Speaker Johnson has also demanded Shafik resign, saying the university allowed “lawless,” antisemitic agitators to take control. The speaker's latest call to the Board of Trustees came three days after Columbia's chapter of the American Association of University Professors (AAUP) demanded the school senate file a vote of no confidence in its president. The organization cited Shafik's decision to authorize the clearing of the protests.
“A vote of no confidence in the President and her administration is the only way to begin rebuilding our shattered community and re-establishing the University’s core values of free speech, the right to peaceful assembly and shared governance,” the AAUP said.
Shafik authorized the New York City Police Department (NYPD) last week to clear an academic building protesters broke into and barricaded themselves in. She accused the demonstrators at the time of crossing a “new line” by occupying Hamilton Hall. She also allowed NYPD last month to clear an encampment she alleged fostered a “harassing” and intimidating environment, citing the protesters’ purported violations of university policies.

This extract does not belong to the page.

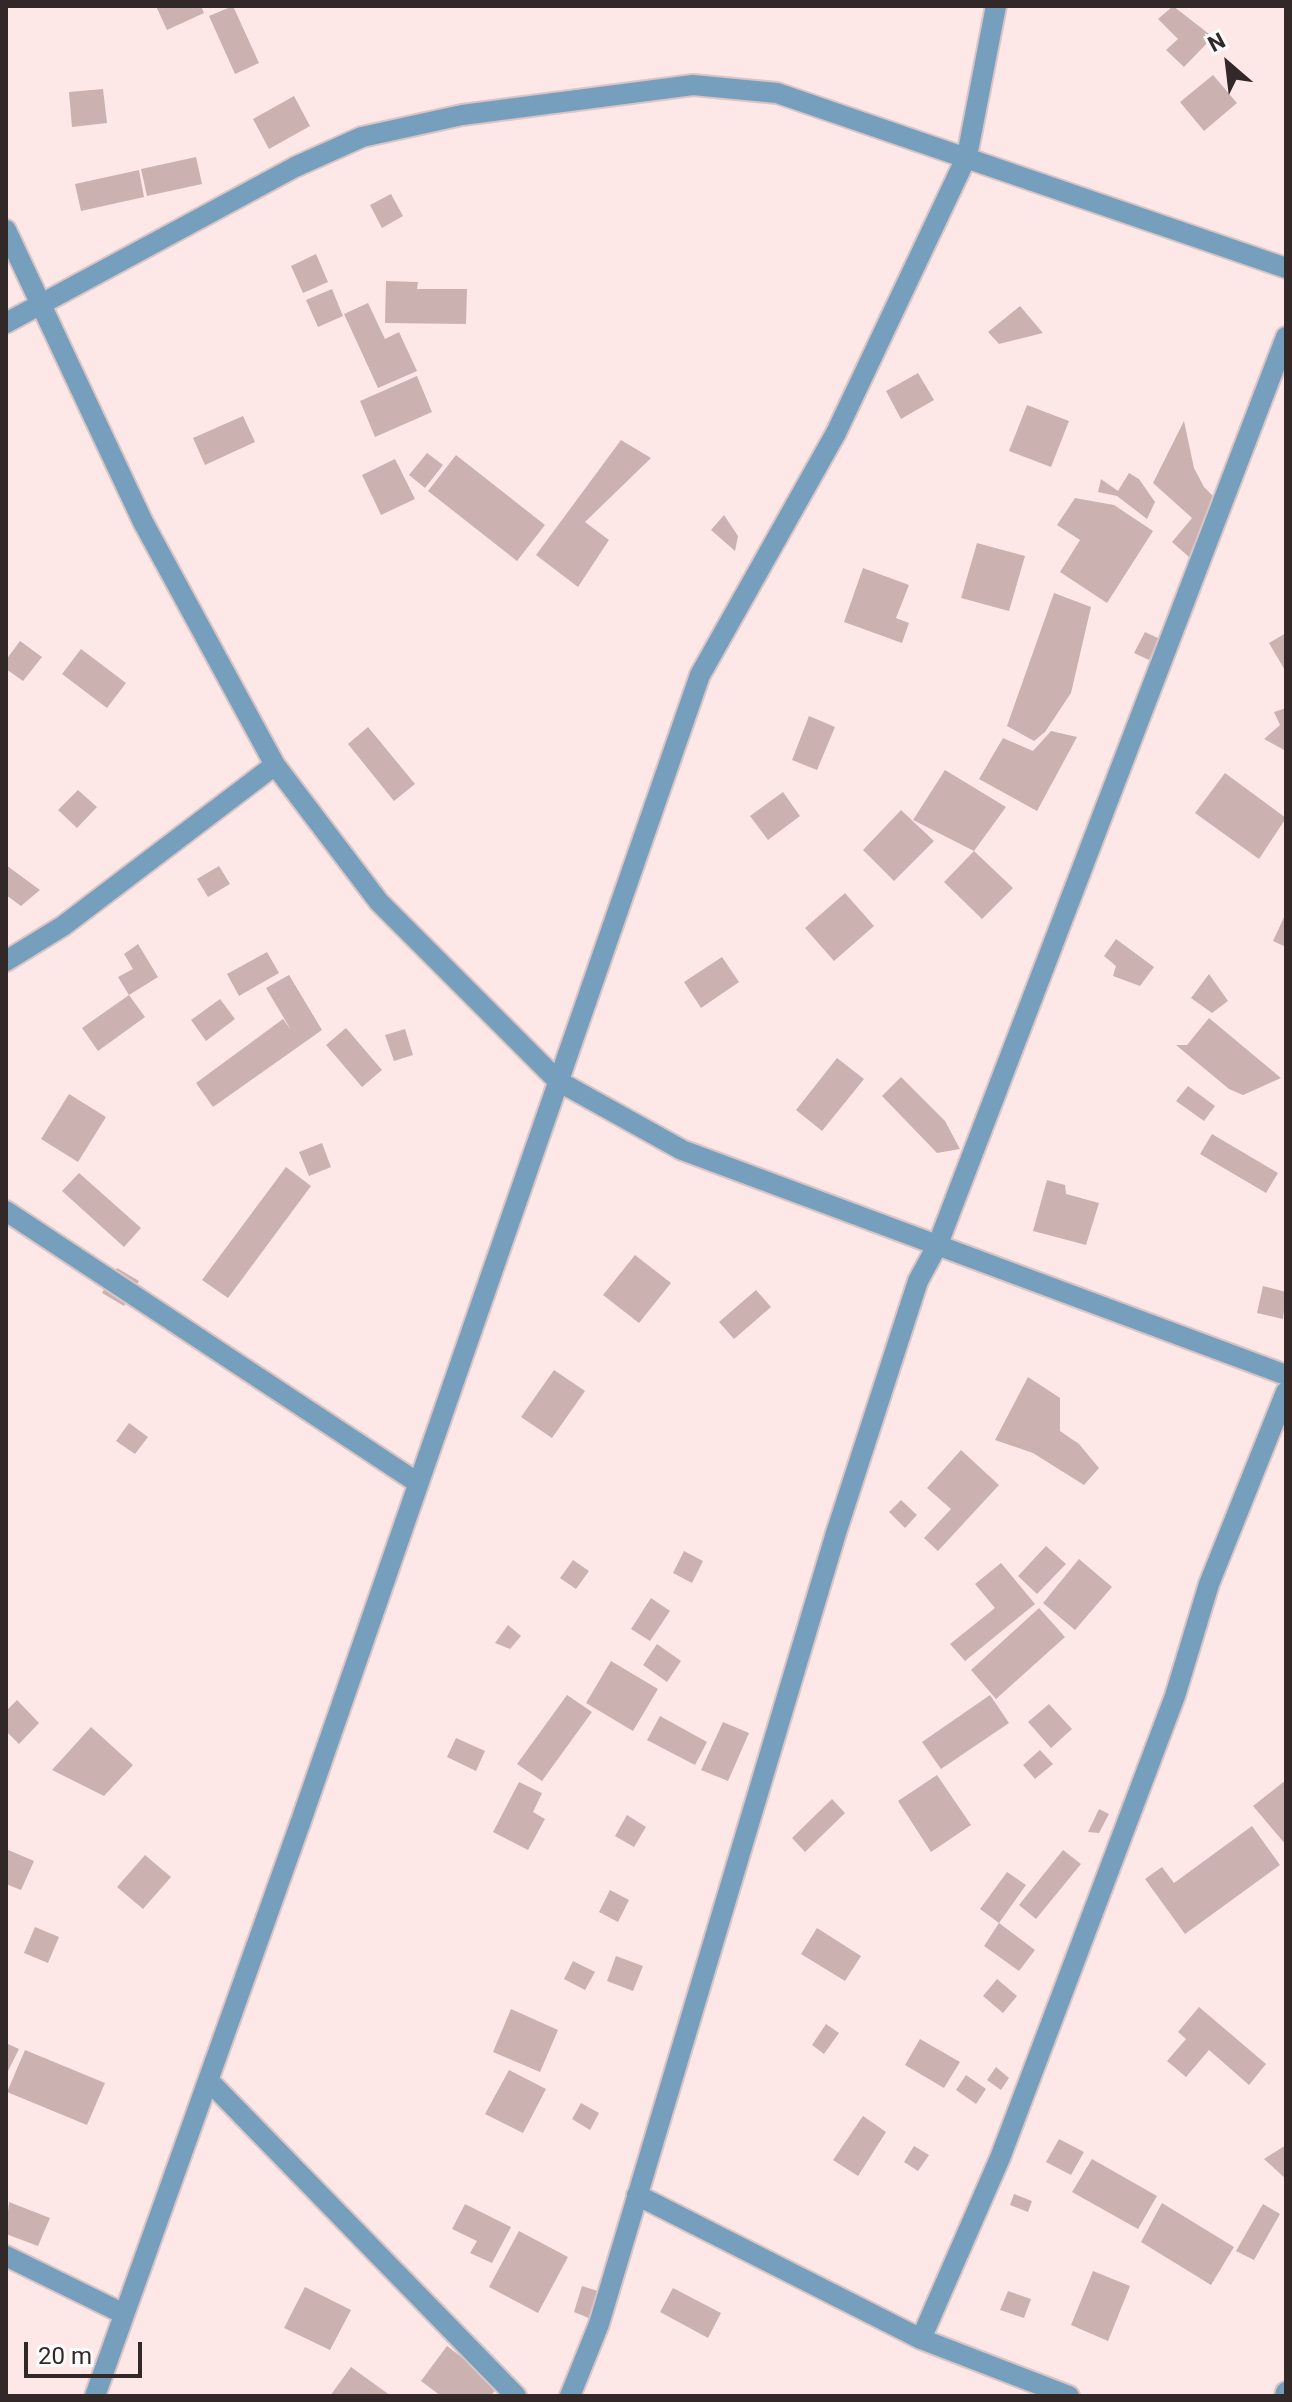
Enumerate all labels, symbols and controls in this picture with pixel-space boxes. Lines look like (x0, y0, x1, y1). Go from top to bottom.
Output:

“The turmoil and tension, division and disruption have impacted the entire community,” Shafik said Friday. “No matter where you stand on any issue, Columbia should be a community that feels welcoming and safe for everyone.”Columbia has barred some student protesters from campus while threatening suspensions and expulsions. Columbia University Apartheid Divest (CUAD), one of the encampment’s organizing groups, argued Shafik’s actions were militaristic.